'''
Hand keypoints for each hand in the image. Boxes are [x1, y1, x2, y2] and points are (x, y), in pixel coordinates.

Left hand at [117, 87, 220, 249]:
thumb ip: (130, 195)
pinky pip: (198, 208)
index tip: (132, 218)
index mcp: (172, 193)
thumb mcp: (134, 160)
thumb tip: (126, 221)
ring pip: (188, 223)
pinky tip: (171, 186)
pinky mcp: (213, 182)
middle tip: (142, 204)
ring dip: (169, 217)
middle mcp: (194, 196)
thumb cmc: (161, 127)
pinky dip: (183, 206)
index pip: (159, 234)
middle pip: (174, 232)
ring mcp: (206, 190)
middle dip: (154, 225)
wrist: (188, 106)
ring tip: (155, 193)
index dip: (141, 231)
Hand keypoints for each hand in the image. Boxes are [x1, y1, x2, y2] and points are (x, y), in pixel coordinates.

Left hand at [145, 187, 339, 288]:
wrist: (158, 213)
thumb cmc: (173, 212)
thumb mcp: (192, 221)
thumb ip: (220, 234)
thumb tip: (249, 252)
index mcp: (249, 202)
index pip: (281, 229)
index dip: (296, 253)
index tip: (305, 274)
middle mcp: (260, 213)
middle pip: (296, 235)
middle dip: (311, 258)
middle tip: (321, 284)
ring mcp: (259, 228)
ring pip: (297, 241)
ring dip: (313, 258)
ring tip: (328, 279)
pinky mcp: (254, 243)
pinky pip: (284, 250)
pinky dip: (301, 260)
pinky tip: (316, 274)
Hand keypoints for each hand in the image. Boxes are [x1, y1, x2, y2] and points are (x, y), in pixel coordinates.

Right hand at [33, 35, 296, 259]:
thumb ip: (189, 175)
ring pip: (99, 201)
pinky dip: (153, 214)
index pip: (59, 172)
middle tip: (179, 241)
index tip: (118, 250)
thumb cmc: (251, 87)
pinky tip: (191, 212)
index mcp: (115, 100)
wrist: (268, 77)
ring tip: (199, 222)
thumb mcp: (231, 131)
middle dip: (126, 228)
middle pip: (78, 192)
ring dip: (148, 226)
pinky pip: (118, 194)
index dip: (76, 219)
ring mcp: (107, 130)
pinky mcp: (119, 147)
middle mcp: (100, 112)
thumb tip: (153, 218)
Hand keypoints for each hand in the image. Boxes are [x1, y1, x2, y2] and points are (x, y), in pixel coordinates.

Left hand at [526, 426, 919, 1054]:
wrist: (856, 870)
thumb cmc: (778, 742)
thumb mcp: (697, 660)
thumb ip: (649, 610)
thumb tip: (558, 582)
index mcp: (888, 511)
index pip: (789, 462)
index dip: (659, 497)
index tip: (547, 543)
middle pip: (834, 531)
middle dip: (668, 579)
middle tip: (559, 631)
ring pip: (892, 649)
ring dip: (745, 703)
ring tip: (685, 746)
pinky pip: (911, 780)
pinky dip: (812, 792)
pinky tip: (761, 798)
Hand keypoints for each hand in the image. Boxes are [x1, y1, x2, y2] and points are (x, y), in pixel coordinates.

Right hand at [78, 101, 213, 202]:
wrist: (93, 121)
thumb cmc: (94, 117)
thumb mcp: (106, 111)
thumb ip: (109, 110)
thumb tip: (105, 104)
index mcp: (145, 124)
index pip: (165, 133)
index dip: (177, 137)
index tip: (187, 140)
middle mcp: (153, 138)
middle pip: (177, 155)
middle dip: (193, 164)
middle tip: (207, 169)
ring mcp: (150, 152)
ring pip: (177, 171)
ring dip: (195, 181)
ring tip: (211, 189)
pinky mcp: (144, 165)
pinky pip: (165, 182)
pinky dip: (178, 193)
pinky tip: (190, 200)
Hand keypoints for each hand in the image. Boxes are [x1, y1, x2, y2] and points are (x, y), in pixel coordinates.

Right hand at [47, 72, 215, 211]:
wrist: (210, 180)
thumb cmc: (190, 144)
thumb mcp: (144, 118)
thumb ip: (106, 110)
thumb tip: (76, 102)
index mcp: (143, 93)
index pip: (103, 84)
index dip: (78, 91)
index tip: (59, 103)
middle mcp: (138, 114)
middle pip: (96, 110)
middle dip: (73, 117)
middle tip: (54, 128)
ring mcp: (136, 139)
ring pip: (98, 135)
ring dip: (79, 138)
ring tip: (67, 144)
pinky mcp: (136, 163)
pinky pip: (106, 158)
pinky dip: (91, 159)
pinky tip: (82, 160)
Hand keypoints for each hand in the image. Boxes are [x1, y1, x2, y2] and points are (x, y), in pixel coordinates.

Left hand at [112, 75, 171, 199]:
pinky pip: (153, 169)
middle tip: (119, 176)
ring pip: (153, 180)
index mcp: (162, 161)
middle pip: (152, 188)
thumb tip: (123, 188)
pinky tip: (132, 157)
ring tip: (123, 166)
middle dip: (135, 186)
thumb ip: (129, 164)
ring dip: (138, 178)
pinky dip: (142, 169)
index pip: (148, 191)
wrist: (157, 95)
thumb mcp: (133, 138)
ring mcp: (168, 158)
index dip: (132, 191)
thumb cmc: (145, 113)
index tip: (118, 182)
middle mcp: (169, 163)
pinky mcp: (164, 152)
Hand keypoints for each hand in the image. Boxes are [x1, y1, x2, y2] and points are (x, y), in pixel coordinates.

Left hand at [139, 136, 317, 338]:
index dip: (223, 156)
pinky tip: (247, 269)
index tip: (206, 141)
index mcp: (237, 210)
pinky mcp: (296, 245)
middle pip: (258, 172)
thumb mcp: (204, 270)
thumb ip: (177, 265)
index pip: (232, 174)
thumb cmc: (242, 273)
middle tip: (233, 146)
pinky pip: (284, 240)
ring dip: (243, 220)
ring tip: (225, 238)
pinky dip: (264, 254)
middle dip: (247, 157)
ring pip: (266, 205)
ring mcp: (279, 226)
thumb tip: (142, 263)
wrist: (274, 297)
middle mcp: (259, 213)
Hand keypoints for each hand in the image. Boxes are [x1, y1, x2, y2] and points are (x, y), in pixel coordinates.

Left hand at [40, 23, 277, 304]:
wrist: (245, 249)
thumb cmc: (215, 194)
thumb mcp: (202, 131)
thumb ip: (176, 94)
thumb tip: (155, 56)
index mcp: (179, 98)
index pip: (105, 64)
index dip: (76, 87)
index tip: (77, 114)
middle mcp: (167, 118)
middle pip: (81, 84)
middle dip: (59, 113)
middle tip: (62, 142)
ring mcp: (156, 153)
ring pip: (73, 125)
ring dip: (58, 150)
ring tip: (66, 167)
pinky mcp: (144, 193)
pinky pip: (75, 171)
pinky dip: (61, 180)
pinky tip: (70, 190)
'''
What is needed
Character for character, reproduce all of the lines above.

Completed task
Hand keypoints for each hand in the image. Boxes are [x1, y1, x2, y2] and points are (x, y), in pixel coordinates.

Left hand at [117, 87, 220, 249]:
thumb ip: (130, 195)
pinky pip: (198, 208)
index tip: (132, 218)
index mcp: (172, 193)
thumb mcp: (134, 160)
thumb tip: (126, 221)
ring pip: (188, 223)
pinky tip: (171, 186)
pinky mcp: (213, 182)
middle tip: (142, 204)
ring dip: (169, 217)
middle mcp: (194, 196)
thumb cmc: (161, 127)
pinky dip: (183, 206)
index pip: (159, 234)
middle pip: (174, 232)
ring mcp: (206, 190)
middle dip: (154, 225)
wrist: (188, 106)
ring tip: (155, 193)
index dip: (141, 231)
Hand keypoints for each hand in the image. Boxes are [x1, y1, x2, y2] and points are (x, y), in pixel coordinates.

Left hand at [145, 187, 339, 288]:
wrist: (158, 213)
thumb cmc: (173, 212)
thumb mcp: (192, 221)
thumb ip: (220, 234)
thumb tip: (249, 252)
index mcp: (249, 202)
index pip: (281, 229)
index dip: (296, 253)
index tip: (305, 274)
middle mcp: (260, 213)
middle pip: (296, 235)
middle dip: (311, 258)
middle tip: (321, 284)
ring mcp: (259, 228)
ring pip: (297, 241)
ring dip: (313, 258)
ring tip: (328, 279)
pinky mcp: (254, 243)
pinky pip: (284, 250)
pinky dip: (301, 260)
pinky tip: (316, 274)
Hand keypoints for each hand in the image. Boxes are [x1, y1, x2, y2] and points are (x, y), in pixel coordinates.

Right hand at [33, 35, 296, 259]:
thumb ip: (189, 175)
ring pip: (99, 201)
pinky dip: (153, 214)
index pip: (59, 172)
middle tip: (179, 241)
index tip: (118, 250)
thumb cmc: (251, 87)
pinky tip: (191, 212)
index mcp: (115, 100)
wrist: (268, 77)
ring tip: (199, 222)
thumb mcp: (231, 131)
middle dip: (126, 228)
middle pip: (78, 192)
ring dip: (148, 226)
pinky pip: (118, 194)
index dip: (76, 219)
ring mcp: (107, 130)
pinky mcp: (119, 147)
middle mcp: (100, 112)
thumb tip: (153, 218)
Hand keypoints for each hand in the image. Boxes are [x1, y1, x2, y2] and points are (x, y), in pixel coordinates.

Left hand at [526, 426, 919, 1054]:
wrist: (856, 870)
thumb cmc: (778, 742)
thumb mcp: (697, 660)
thumb ip: (649, 610)
thumb tip: (558, 582)
index mcp: (888, 511)
index pip: (789, 462)
index dip: (659, 497)
index tip: (547, 543)
middle pip: (834, 531)
middle dip: (668, 579)
middle tip: (559, 631)
ring pip: (892, 649)
ring dip: (745, 703)
ring tip: (685, 746)
pinky pip: (911, 780)
pinky dip: (812, 792)
pinky tip: (761, 798)
Hand keypoints for each hand in the image. Boxes are [x1, y1, x2, y2] and points are (x, y), in pixel coordinates.

Right hand at [78, 101, 213, 202]:
wrist: (93, 121)
thumb cmc: (94, 117)
thumb mcp: (106, 111)
thumb ip: (109, 110)
thumb tip: (105, 104)
index mcp: (145, 124)
index pip: (165, 133)
index dip: (177, 137)
index tip: (187, 140)
middle mcp: (153, 138)
middle pip: (177, 155)
middle dip: (193, 164)
middle tip: (207, 169)
ring mcp: (150, 152)
ring pip: (177, 171)
ring dip: (195, 181)
ring tip: (211, 189)
pinky mcp: (144, 165)
pinky pip: (165, 182)
pinky dip: (178, 193)
pinky tip: (190, 200)
Hand keypoints for each hand in the image. Boxes are [x1, y1, x2, y2] and points are (x, y), in pixel coordinates.

Right hand at [47, 72, 215, 211]:
wrist: (210, 180)
thumb cmc: (190, 144)
thumb mcp: (144, 118)
thumb ip: (106, 110)
thumb tip: (76, 102)
index mcp: (143, 93)
index pip: (103, 84)
index dip: (78, 91)
index tip: (59, 103)
middle mcp: (138, 114)
middle pip: (96, 110)
middle dip: (73, 117)
middle tip: (54, 128)
ring mcp: (136, 139)
ring pip: (98, 135)
ring dip: (79, 138)
ring tip: (67, 144)
pinky mcp: (136, 163)
pinky pip: (106, 158)
pinky dip: (91, 159)
pinky tip: (82, 160)
Hand keypoints for each hand in the image. Boxes are [x1, y1, x2, y2] and points are (x, y), in pixel coordinates.

Left hand at [112, 75, 171, 199]:
pinky pip: (153, 169)
middle tip: (119, 176)
ring pip: (153, 180)
index mcp: (162, 161)
middle pip: (152, 188)
thumb tip: (123, 188)
pinky tip: (132, 157)
ring tip: (123, 166)
middle dip: (135, 186)
thumb ip: (129, 164)
ring dip: (138, 178)
pinky dip: (142, 169)
index pip: (148, 191)
wrist: (157, 95)
thumb mcp: (133, 138)
ring mcp: (168, 158)
index dip: (132, 191)
thumb cmc: (145, 113)
index tip: (118, 182)
middle mcp: (169, 163)
pinky mcp: (164, 152)
Hand keypoints for each hand in the image. Boxes are [x1, y1, x2, y2] and points are (x, y), in pixel coordinates.

Left hand at [139, 136, 317, 338]:
index dip: (223, 156)
pinky tip: (247, 269)
index tip: (206, 141)
index mcp: (237, 210)
pinky mcp: (296, 245)
middle pip: (258, 172)
thumb mcp: (204, 270)
thumb ip: (177, 265)
index pip: (232, 174)
thumb cmc: (242, 273)
middle tip: (233, 146)
pinky pip: (284, 240)
ring dip: (243, 220)
ring tip: (225, 238)
pinky dip: (264, 254)
middle dip: (247, 157)
ring pip: (266, 205)
ring mcp: (279, 226)
thumb tip: (142, 263)
wrist: (274, 297)
middle mcp: (259, 213)
Hand keypoints for each hand in the image. Boxes are [x1, y1, x2, y2] and points are (x, y), in pixel coordinates.

Left hand at [40, 23, 277, 304]:
wrist: (245, 249)
thumb cmc: (215, 194)
thumb mcp: (202, 131)
thumb ip: (176, 94)
thumb tip: (155, 56)
index mcp: (179, 98)
index pip: (105, 64)
index dip: (76, 87)
index tip: (77, 114)
middle mcp: (167, 118)
middle pip: (81, 84)
middle dip: (59, 113)
middle tip: (62, 142)
ring mcp: (156, 153)
ring pip: (73, 125)
ring dip: (58, 150)
ring tip: (66, 167)
pinky mcp: (144, 193)
pinky pip: (75, 171)
pinky dip: (61, 180)
pinky tip: (70, 190)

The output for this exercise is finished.